### JOB:
Copy every line of the data below word for word, keeping each field name and its value unchanged.

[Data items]
○ ○ ○
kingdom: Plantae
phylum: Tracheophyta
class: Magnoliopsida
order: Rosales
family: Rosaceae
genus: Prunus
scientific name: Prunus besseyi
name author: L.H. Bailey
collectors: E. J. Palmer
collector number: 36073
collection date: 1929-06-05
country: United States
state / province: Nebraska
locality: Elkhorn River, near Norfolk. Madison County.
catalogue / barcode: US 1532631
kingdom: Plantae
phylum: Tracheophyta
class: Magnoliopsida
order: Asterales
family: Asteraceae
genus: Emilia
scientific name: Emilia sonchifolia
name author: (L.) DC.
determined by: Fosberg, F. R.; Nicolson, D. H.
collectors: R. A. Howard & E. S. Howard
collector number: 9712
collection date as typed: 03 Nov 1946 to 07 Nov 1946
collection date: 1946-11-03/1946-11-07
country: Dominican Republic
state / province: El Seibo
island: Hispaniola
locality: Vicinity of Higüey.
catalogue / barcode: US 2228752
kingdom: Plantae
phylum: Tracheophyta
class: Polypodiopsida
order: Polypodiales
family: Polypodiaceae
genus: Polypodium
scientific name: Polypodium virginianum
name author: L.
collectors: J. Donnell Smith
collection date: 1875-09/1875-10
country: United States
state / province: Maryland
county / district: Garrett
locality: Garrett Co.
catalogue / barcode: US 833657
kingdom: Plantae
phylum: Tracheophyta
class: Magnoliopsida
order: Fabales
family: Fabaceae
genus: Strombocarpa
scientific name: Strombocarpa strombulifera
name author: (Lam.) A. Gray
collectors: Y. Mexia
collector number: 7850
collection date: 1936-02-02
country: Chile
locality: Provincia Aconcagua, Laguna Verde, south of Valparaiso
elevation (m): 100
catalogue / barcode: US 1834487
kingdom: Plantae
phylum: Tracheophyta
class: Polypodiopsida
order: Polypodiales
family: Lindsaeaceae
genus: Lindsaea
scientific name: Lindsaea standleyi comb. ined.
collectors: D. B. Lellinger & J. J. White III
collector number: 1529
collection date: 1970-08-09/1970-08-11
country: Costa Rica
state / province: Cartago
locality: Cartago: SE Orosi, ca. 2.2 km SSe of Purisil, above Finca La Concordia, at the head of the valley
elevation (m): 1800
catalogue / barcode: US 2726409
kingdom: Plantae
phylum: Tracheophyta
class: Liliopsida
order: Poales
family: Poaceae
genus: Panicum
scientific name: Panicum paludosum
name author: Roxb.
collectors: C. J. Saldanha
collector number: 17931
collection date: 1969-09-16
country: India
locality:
○ ○ ○
### EXERCISE RESULT:
kingdom: Plantae
phylum: Tracheophyta
class: Magnoliopsida
order: Rosales
family: Rosaceae
genus: Prunus
scientific name: Prunus besseyi
name author: L.H. Bailey
collectors: E. J. Palmer
collector number: 36073
collection date: 1929-06-05
country: United States
state / province: Nebraska
locality: Elkhorn River, near Norfolk. Madison County.
catalogue / barcode: US 1532631
kingdom: Plantae
phylum: Tracheophyta
class: Magnoliopsida
order: Asterales
family: Asteraceae
genus: Emilia
scientific name: Emilia sonchifolia
name author: (L.) DC.
determined by: Fosberg, F. R.; Nicolson, D. H.
collectors: R. A. Howard & E. S. Howard
collector number: 9712
collection date as typed: 03 Nov 1946 to 07 Nov 1946
collection date: 1946-11-03/1946-11-07
country: Dominican Republic
state / province: El Seibo
island: Hispaniola
locality: Vicinity of Higüey.
catalogue / barcode: US 2228752
kingdom: Plantae
phylum: Tracheophyta
class: Polypodiopsida
order: Polypodiales
family: Polypodiaceae
genus: Polypodium
scientific name: Polypodium virginianum
name author: L.
collectors: J. Donnell Smith
collection date: 1875-09/1875-10
country: United States
state / province: Maryland
county / district: Garrett
locality: Garrett Co.
catalogue / barcode: US 833657
kingdom: Plantae
phylum: Tracheophyta
class: Magnoliopsida
order: Fabales
family: Fabaceae
genus: Strombocarpa
scientific name: Strombocarpa strombulifera
name author: (Lam.) A. Gray
collectors: Y. Mexia
collector number: 7850
collection date: 1936-02-02
country: Chile
locality: Provincia Aconcagua, Laguna Verde, south of Valparaiso
elevation (m): 100
catalogue / barcode: US 1834487
kingdom: Plantae
phylum: Tracheophyta
class: Polypodiopsida
order: Polypodiales
family: Lindsaeaceae
genus: Lindsaea
scientific name: Lindsaea standleyi comb. ined.
collectors: D. B. Lellinger & J. J. White III
collector number: 1529
collection date: 1970-08-09/1970-08-11
country: Costa Rica
state / province: Cartago
locality: Cartago: SE Orosi, ca. 2.2 km SSe of Purisil, above Finca La Concordia, at the head of the valley
elevation (m): 1800
catalogue / barcode: US 2726409
kingdom: Plantae
phylum: Tracheophyta
class: Liliopsida
order: Poales
family: Poaceae
genus: Panicum
scientific name: Panicum paludosum
name author: Roxb.
collectors: C. J. Saldanha
collector number: 17931
collection date: 1969-09-16
country: India
locality:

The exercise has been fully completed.